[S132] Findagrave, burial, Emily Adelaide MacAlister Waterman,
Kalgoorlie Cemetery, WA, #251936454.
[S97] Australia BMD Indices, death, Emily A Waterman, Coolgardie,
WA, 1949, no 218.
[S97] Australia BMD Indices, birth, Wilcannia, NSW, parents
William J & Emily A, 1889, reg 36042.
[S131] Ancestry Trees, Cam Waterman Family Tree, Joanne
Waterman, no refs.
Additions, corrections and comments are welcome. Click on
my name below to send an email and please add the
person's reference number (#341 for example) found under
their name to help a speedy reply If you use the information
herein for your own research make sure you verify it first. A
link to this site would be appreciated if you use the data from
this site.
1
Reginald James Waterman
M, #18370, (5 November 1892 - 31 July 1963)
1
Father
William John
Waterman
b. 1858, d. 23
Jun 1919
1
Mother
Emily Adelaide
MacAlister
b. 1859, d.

========================================================================

◆ Written task
Rewrite the listing above, changing "Findagrave" to "Find a Grave" and leaving every other line as it stands.

◆ Answer area
[S132] Find a Grave, burial, Emily Adelaide MacAlister Waterman,
Kalgoorlie Cemetery, WA, #251936454.
[S97] Australia BMD Indices, death, Emily A Waterman, Coolgardie,
WA, 1949, no 218.
[S97] Australia BMD Indices, birth, Wilcannia, NSW, parents
William J & Emily A, 1889, reg 36042.
[S131] Ancestry Trees, Cam Waterman Family Tree, Joanne
Waterman, no refs.
Additions, corrections and comments are welcome. Click on
my name below to send an email and please add the
person's reference number (#341 for example) found under
their name to help a speedy reply If you use the information
herein for your own research make sure you verify it first. A
link to this site would be appreciated if you use the data from
this site.
1
Reginald James Waterman
M, #18370, (5 November 1892 - 31 July 1963)
1
Father
William John
Waterman
b. 1858, d. 23
Jun 1919
1
Mother
Emily Adelaide
MacAlister
b. 1859, d.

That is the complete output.